The Elective Surgery Centre

Work began first on the ESC, the newer and more straightforward building. “Within days, we finished the connection and started working on putting the pipes into the building.”

A BOC tanker, containing a horizontal vacuum insulated evaporator (VIE), was then delivered and set up outside the ESC building. The day it arrived, the VIE was providing a temporary, additional oxygen supply system to Covid-19 patients. The best work pace was only possible when a building was empty and workers were unimpeded. “Fortunately this was the case for ESC, albeit a small window of time."

Mark says the work could have been undertaken with patients in the ESC, but not at the same speed or without using more resources. "By the time the system was ready to use, it just happened that they were putting Covid-positive patients in.”

A local kaumātua blessed the ESC. The team followed a similar procedure for Ward 11, but it was a much more complicated installation, with asbestos present in the basement and foundations. Essential personal protective equipment (PPE), worn for both Covid-19 and asbestos conditions, made working more difficult.

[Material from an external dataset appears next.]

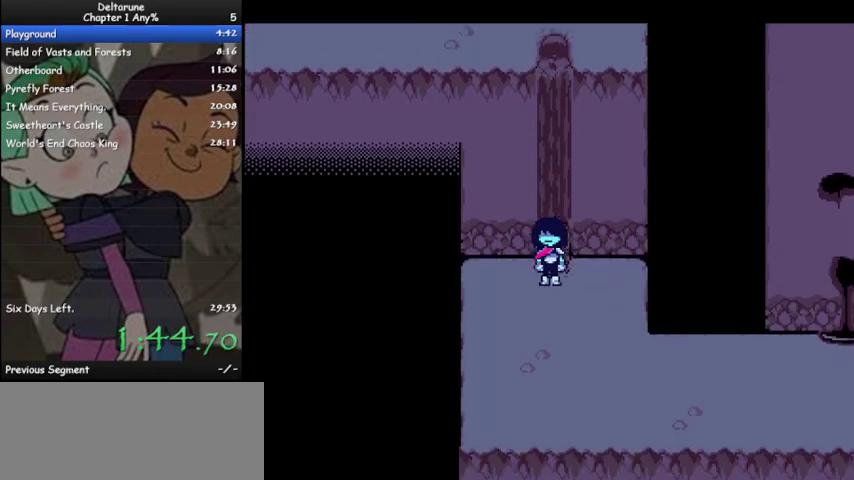
{"keys": ["ctrl", "right", "shift"], "events": [[100, "right", "down"], [300, "right", "up"], [333, "right", "down"], [467, "down", "up"]]}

Both sites’ HVAC systems were changed over at the same time as the ringmain upgrades. Retrofitting from positive-designed systems in buildings that were never designed to provide negative pressure systems was another big part of the job. “There was a lot of parallel work. But each time we got something finished, it started getting used.”

Challenges

Making timely decisions was crucial, particularly when a big storm struck Auckland in late August. This meant three days of round-the-clock work for most of the team.

“There was so much time pressure that Beca’s principal engineer was doing significant hands-on, project engineering work because we needed answers for everything then and there. There simply wasn’t the time to go through the normal design processes.

“It was all hands to the pump. We worked the weekend, it was windy and wet and the HVAC was put in during extreme conditions where, normally, you would have postponed. But that wasn’t possible.”

There were plenty of engineering challenges along the way and Mark says the biggest involved coordinating technical and clinical needs, taking into account what was available in the space, what resources were available in the country, and coordinating health and safety requirements such as PPE and social distancing.The project was like nothing he’s ever worked on.

“I’ve never seen such fluidity of change and speed of information adjustment. We just had to assume things would be needed, and work [fast].

“It was also strange working hard, long hours, when most people had to be sitting at home.”

Engineering has the chance to make a difference to people’s lives, he adds. “It allows people to deliver solutions that wouldn’t necessarily have been imagined, before they were done.”